#### [Provided text]

========

There has been much digital ink spilled on the Foreclosuregate (or if you prefer, Fraudclosuregate) story over the last couple of years, but one thing has been only touched upon lightly – if at all.
That is the underlying “low-level” fraud that is unspoken in many of these actions.
There’s a general principle under the law when one desires to bring a lawsuit – the principle of injury. That is, you can’t sue me because you think I’m ugly. You need to show actual economic damage in order to obtain the relief you seek. There are many examples where civil courts have reached a conclusion that indeed the facts support the case but there’s been no showing of economic harm and thus the plaintiff gets awarded one penny.
There has been an astounding lack of credulity on this matter of economic injury in these foreclosure suits. In fact, I’ve yet to see a foreclosure complaint that alleges actual economic injury.
Instead, they all allege it’s cousin, lack of payment.
But lack of payment isn’t necessarily economic injury.
Let’s say that you hit me in your car. You have insurance and so do I. My medical treatment costs $20,000, and you’re ruled entirely at fault in the collision. We’ll assume for the moment I have no “pain and suffering” damages nor lost time at work and thus no lost income – that is, we have a neat and tidy case where the total economic harm is $20,000. I cannot sue you unless my economic injuries are not paid for through some other means.
If your insurance company pays the medical bill, I no longer have economic harm, thus I cannot win anything in a lawsuit. Likewise if my insurance company covers the bill (unless it jacks up my insurance rates or somehow otherwise damages me.) Finally, you might just hand me $20,000, which moots my pending lawsuit immediately as once again, I have no economic harm.
When a mortgage loan is packaged into one of these “securities” and then all sorts of protection and credit enhancement are taken against it, it is no longer a simple matter of saying that because you didn’t pay, there are economic damages in the amount of your lack of payment. In fact, there may be no economic damage sustained by the entity that is suing you at all!
Take the instance of a “credit default swap.” Remember that a CDS is not an insurance contract. That is, it typically will not contain things like a right of subrogation or set-aside (the ability to go after the cause(s) of the payment under the CDS contract or pursue other assets of the defaulter in court) but rather is a pure “payment for event” sort of agreement. Well, if that CDS payment moots the economic damage, does the alleged foreclosing party still have standing to eject you from your house?
Let’s follow this through an MBS. For simplicity sake we will assume it is comprised of 1,000 loans. Let us further presume that 10% of those loans default.
Ok, can you foreclose on those homeowners?
Remember, to be able to sue for a remedy in civil court, you must show economic harm. A breach without economic harm brings no right of recovery! Being pissed off is not economic harm, and neither is non-payment unless the party suing you, directly or through an agent, suffers a loss.
Well, in the base case you’d probably say “yes”. But who can sue? Normally the PSA delegates this authority to the servicer or their agent. Again, however, the underlying facts to be pled in a lawsuit that permit recovery must demonstrate economic harm.
The key question: Were the certificate holders economically harmed when all of the payment flows are accurately accounted for?
Well, that does depend now, doesn’t it? The super-senior holders might not be, because of their credit protection. More-junior holders might be harmed, but then the question turns on an accounting – was there credit protection bundled with the tranche or did they purchase it individually? Was their position actually damaged as a consequence of your non-payment?
Hmmmm…. looks like we need an accounting here of the trust and the actual economic harm, right? This does not mean, by the way, that one must show any particular amount of harm, beyond the general threshold of “materiality”, to sustain a foreclosure.
But what if there is no harm at all because of these credit enhancements and swaps, and in fact foreclosure is actually a double-dip – that is, double recovery?
In that case all such foreclosures are fraudulent. Not because of a lack of paperwork and not because someone “should” or “should not” get a free house – but simply because the entity bringing the suit not only didn’t suffer a loss, they stand to gain rather than recover a loss through doing so.
Can I ask why we don’t see both pleadings where a securitized loan defaults alleging actual economic harm and an accounting of how that’s arrived at, rather than its surrogate – the allegation that you didn’t pay?

========

#### [Work instructions]
Answer these questions about the foreclosure text:
1. What does the text say foreclosure complaints allege instead of actual economic injury?
2. In the car collision example, what do the medical treatment costs total?
3. How many loans make up the example MBS?
The data is not needed for this task.

#### [Data block]
========

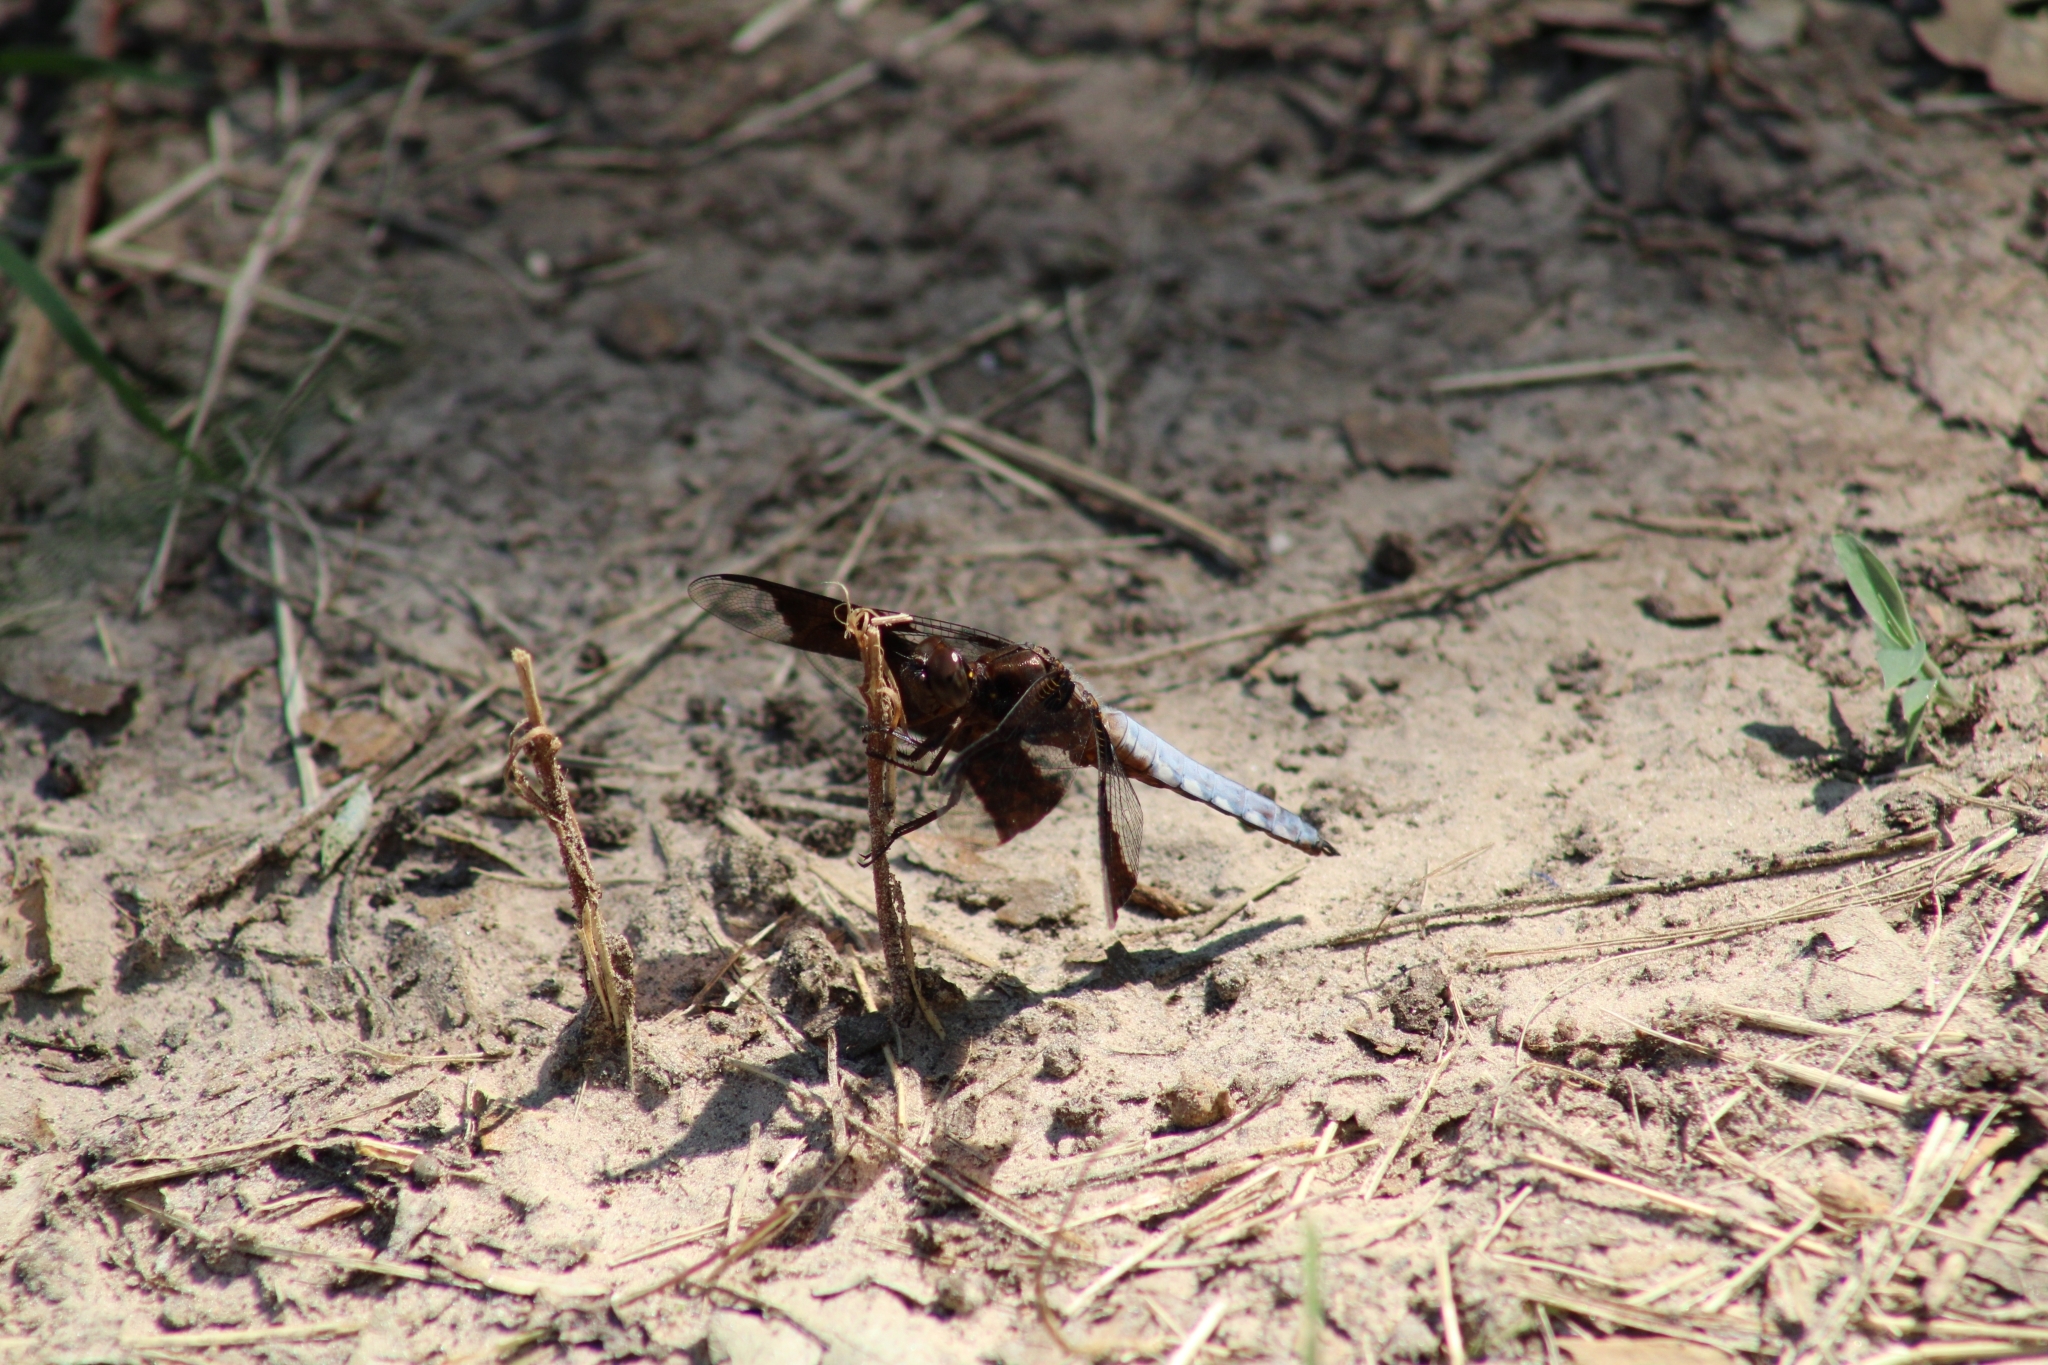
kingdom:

========

#### [Exercise response]
1. Lack of payment.
2. $20,000.
3. 1,000 loans.